Só que o procedimento que é invasivo, ou seja, atinge a derme, entra em contato com vasos da nossa circulação sanguínea e, por isso, tem risco de efeitos colaterais sistêmicos. Por isso, só pode ser feito por quem pode diagnosticar e controlar rapidamente esses efeitos.

E o resultado também exige conhecimentos específicos. Por exemplo, a toxina botulínica, você precisa conhecer neuroanatomia muscular para saber quais músculos aquele nervo inerva e qual o movimento que ele faz para, assim, poder aplicar corretamente e ter o efeito a eficácia desejados. Quem tem esse conhecimento pela sua formação básica é o médico.

Então não é só uma questão de segurança, pelo diagnóstico e controle dos possíveis efeitos adversos, mas também pelos resultados. E aí não é só a toxina botulínica, o mesmo vale para os preenchedores, como ácido hialurônico, o PMMA, bioestimuladores, tudo deve ser restrito aos médicos.

O PMMA também tem sido alvo de polêmica, existe indicação de uso?
De novo houve um delito que, ao invés de punir o delito, fala-se em punir o produto. O PMMA realmente, por ser um procedimento definitivo, pode levar a efeitos adversos por muito tempo. E a SBD se posiciona formalmente contra para uso na cosmética por termos hoje outros procedimentos menos arriscados.

Mas há casos com indicações. Hoje há muitas pessoas que vivem com HIV que desenvolvem, devido ao tratamento, lipoatrofia, que fica com depressões imensas no rosto, na região do glúteo. E o tratamento que resolve isso é o PMMA. Existem pessoas também que têm amiotrofia, que faz o músculo do metacarpo secar, com buracos nas mãos antes dos dedos, e preenchemos com PMMA.
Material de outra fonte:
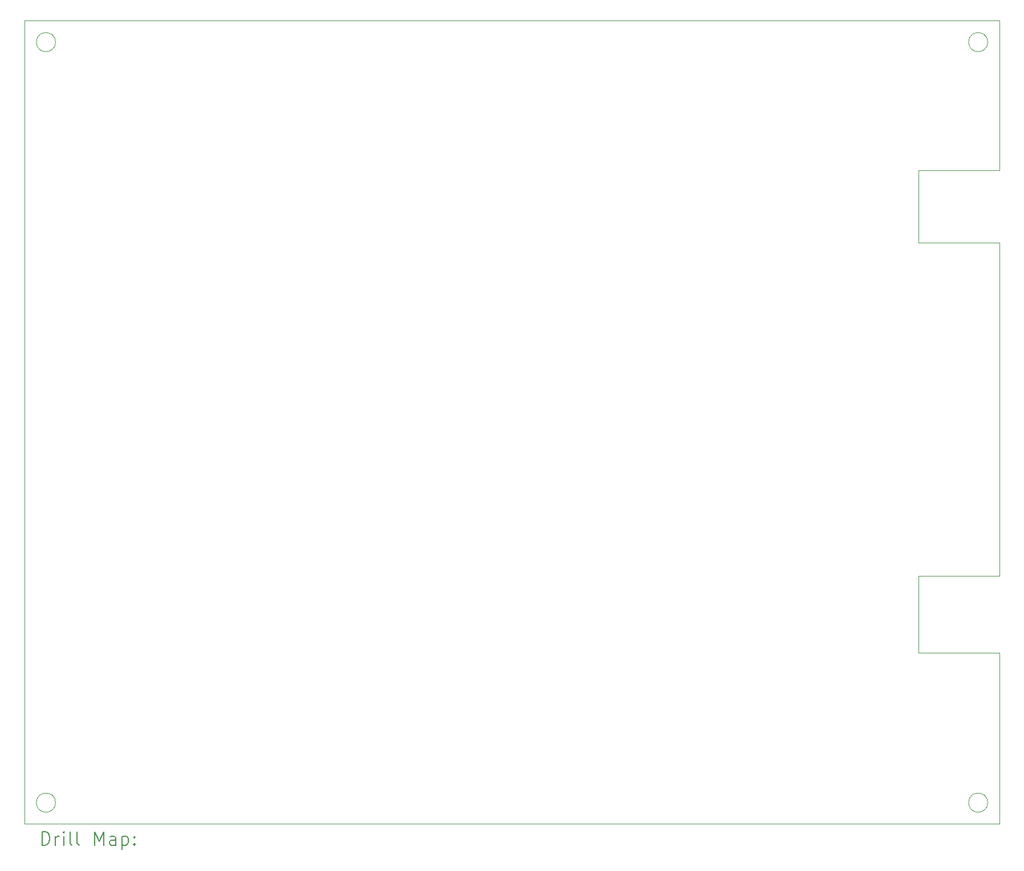
<source format=gbr>
%TF.GenerationSoftware,KiCad,Pcbnew,8.0.2*%
%TF.CreationDate,2024-05-12T20:24:52-06:00*%
%TF.ProjectId,devBoard,64657642-6f61-4726-942e-6b696361645f,rev?*%
%TF.SameCoordinates,Original*%
%TF.FileFunction,Drillmap*%
%TF.FilePolarity,Positive*%
%FSLAX45Y45*%
G04 Gerber Fmt 4.5, Leading zero omitted, Abs format (unit mm)*
G04 Created by KiCad (PCBNEW 8.0.2) date 2024-05-12 20:24:52*
%MOMM*%
%LPD*%
G01*
G04 APERTURE LIST*
%ADD10C,0.050000*%
%ADD11C,0.200000*%
G04 APERTURE END LIST*
D10*
X20874740Y-14732000D02*
G75*
G02*
X20590760Y-14732000I-141990J0D01*
G01*
X20590760Y-14732000D02*
G75*
G02*
X20874740Y-14732000I141990J0D01*
G01*
X7031740Y-14732000D02*
G75*
G02*
X6747760Y-14732000I-141990J0D01*
G01*
X6747760Y-14732000D02*
G75*
G02*
X7031740Y-14732000I141990J0D01*
G01*
X7031740Y-3429000D02*
G75*
G02*
X6747760Y-3429000I-141990J0D01*
G01*
X6747760Y-3429000D02*
G75*
G02*
X7031740Y-3429000I141990J0D01*
G01*
X20874740Y-3429000D02*
G75*
G02*
X20590760Y-3429000I-141990J0D01*
G01*
X20590760Y-3429000D02*
G75*
G02*
X20874740Y-3429000I141990J0D01*
G01*
X21050250Y-5334000D02*
X21050250Y-3111500D01*
X19843750Y-5334000D02*
X21050250Y-5334000D01*
X19843750Y-6413500D02*
X19843750Y-5334000D01*
X21050250Y-6413500D02*
X19843750Y-6413500D01*
X21050250Y-11366500D02*
X21050250Y-6413500D01*
X19843750Y-11366500D02*
X21050250Y-11366500D01*
X19843750Y-12509500D02*
X19843750Y-11366500D01*
X21050250Y-12509500D02*
X19843750Y-12509500D01*
X21050250Y-15049500D02*
X21050250Y-12509500D01*
X6572250Y-15049500D02*
X21050250Y-15049500D01*
X6572250Y-3111500D02*
X6572250Y-15049500D01*
X21050250Y-3111500D02*
X6572250Y-3111500D01*
D11*
X6830527Y-15363484D02*
X6830527Y-15163484D01*
X6830527Y-15163484D02*
X6878146Y-15163484D01*
X6878146Y-15163484D02*
X6906717Y-15173008D01*
X6906717Y-15173008D02*
X6925765Y-15192055D01*
X6925765Y-15192055D02*
X6935289Y-15211103D01*
X6935289Y-15211103D02*
X6944812Y-15249198D01*
X6944812Y-15249198D02*
X6944812Y-15277769D01*
X6944812Y-15277769D02*
X6935289Y-15315865D01*
X6935289Y-15315865D02*
X6925765Y-15334912D01*
X6925765Y-15334912D02*
X6906717Y-15353960D01*
X6906717Y-15353960D02*
X6878146Y-15363484D01*
X6878146Y-15363484D02*
X6830527Y-15363484D01*
X7030527Y-15363484D02*
X7030527Y-15230150D01*
X7030527Y-15268246D02*
X7040051Y-15249198D01*
X7040051Y-15249198D02*
X7049574Y-15239674D01*
X7049574Y-15239674D02*
X7068622Y-15230150D01*
X7068622Y-15230150D02*
X7087670Y-15230150D01*
X7154336Y-15363484D02*
X7154336Y-15230150D01*
X7154336Y-15163484D02*
X7144812Y-15173008D01*
X7144812Y-15173008D02*
X7154336Y-15182531D01*
X7154336Y-15182531D02*
X7163860Y-15173008D01*
X7163860Y-15173008D02*
X7154336Y-15163484D01*
X7154336Y-15163484D02*
X7154336Y-15182531D01*
X7278146Y-15363484D02*
X7259098Y-15353960D01*
X7259098Y-15353960D02*
X7249574Y-15334912D01*
X7249574Y-15334912D02*
X7249574Y-15163484D01*
X7382908Y-15363484D02*
X7363860Y-15353960D01*
X7363860Y-15353960D02*
X7354336Y-15334912D01*
X7354336Y-15334912D02*
X7354336Y-15163484D01*
X7611479Y-15363484D02*
X7611479Y-15163484D01*
X7611479Y-15163484D02*
X7678146Y-15306341D01*
X7678146Y-15306341D02*
X7744812Y-15163484D01*
X7744812Y-15163484D02*
X7744812Y-15363484D01*
X7925765Y-15363484D02*
X7925765Y-15258722D01*
X7925765Y-15258722D02*
X7916241Y-15239674D01*
X7916241Y-15239674D02*
X7897193Y-15230150D01*
X7897193Y-15230150D02*
X7859098Y-15230150D01*
X7859098Y-15230150D02*
X7840051Y-15239674D01*
X7925765Y-15353960D02*
X7906717Y-15363484D01*
X7906717Y-15363484D02*
X7859098Y-15363484D01*
X7859098Y-15363484D02*
X7840051Y-15353960D01*
X7840051Y-15353960D02*
X7830527Y-15334912D01*
X7830527Y-15334912D02*
X7830527Y-15315865D01*
X7830527Y-15315865D02*
X7840051Y-15296817D01*
X7840051Y-15296817D02*
X7859098Y-15287293D01*
X7859098Y-15287293D02*
X7906717Y-15287293D01*
X7906717Y-15287293D02*
X7925765Y-15277769D01*
X8021003Y-15230150D02*
X8021003Y-15430150D01*
X8021003Y-15239674D02*
X8040051Y-15230150D01*
X8040051Y-15230150D02*
X8078146Y-15230150D01*
X8078146Y-15230150D02*
X8097193Y-15239674D01*
X8097193Y-15239674D02*
X8106717Y-15249198D01*
X8106717Y-15249198D02*
X8116241Y-15268246D01*
X8116241Y-15268246D02*
X8116241Y-15325388D01*
X8116241Y-15325388D02*
X8106717Y-15344436D01*
X8106717Y-15344436D02*
X8097193Y-15353960D01*
X8097193Y-15353960D02*
X8078146Y-15363484D01*
X8078146Y-15363484D02*
X8040051Y-15363484D01*
X8040051Y-15363484D02*
X8021003Y-15353960D01*
X8201955Y-15344436D02*
X8211479Y-15353960D01*
X8211479Y-15353960D02*
X8201955Y-15363484D01*
X8201955Y-15363484D02*
X8192432Y-15353960D01*
X8192432Y-15353960D02*
X8201955Y-15344436D01*
X8201955Y-15344436D02*
X8201955Y-15363484D01*
X8201955Y-15239674D02*
X8211479Y-15249198D01*
X8211479Y-15249198D02*
X8201955Y-15258722D01*
X8201955Y-15258722D02*
X8192432Y-15249198D01*
X8192432Y-15249198D02*
X8201955Y-15239674D01*
X8201955Y-15239674D02*
X8201955Y-15258722D01*
M02*

</source>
E um terceiro caso são pessoas que tiveram paralisia infantil, que não movimentam as pernas, e por isso desenvolveram uma atrofia grande da musculatura da panturrilha, que é corrigida com o PMMA. Então o uso em determinadas doenças nós somos favoráveis. Os custos são altos, mas o Ministério da Saúde já disponibilizou o PMMA antes para essas situações e parece que vai voltar a fornecer.

Nesse cenário de procedimentos invasivos por não médicos, tem preocupado a ocorrência de complicações?
Sim. Estamos tentando inclusive audiências com altas instâncias do Judiciário. Porque isso não é uma atitude corporativa, nem de busca de mercado. O que está em discussão é a proteção da saúde da população. Chegou ao limite, não dá mais para continuar assim. Hoje todo mundo se julga no direito de poder fazer tudo, e quem paga é a população. E as complicações vão para os médicos, que assumem a tarefa de resolver algo que não foi ele que causou.

Há um alinhamento dessa posição com as outras sociedades que estão ligadas a esse tema e com o CFM?
Temos um alinhamento muito bom com a cirurgia plástica, que é quem está mais ligado, mas também com a oftalmologia, que faz alguns procedimentos com toxina botulínica para estrabismo, por exemplo. Na medida do possível, temos todos procurado atuar em conjunto.

Tivemos mudanças recentes nas regras do CFM sobre marketing nas redes sociais, e dermatologia é uma área em que isso é bem frequente. Como vê as regras e os limites?
Muitos colegas ultrapassam os limites da ética. E é fundamental seguir as regras do Conselho. Houve avanços, porque antes não se podia nem divulgar os resultados, mas é preciso seguir esses princípios. Até porque algo muito próximo é a Lei Geral de Proteção de Dados. Eu não posso divulgar um resultado se, primeiro, você não permitir e, mesmo você permitindo, com você não tendo a consciência do que você está permitindo.

Porque às vezes você assina para agradar o médico e nem sabe o que significa. É preciso que todo médico siga esses limites, e no caso da dermatologia é muito intrincada essa questão de divulgação dos resultados, da autopromoção. Vender resultados que você sabe que não pode garantir, também é algo que não pode ser feito, são aspectos que precisam ser levados em conta.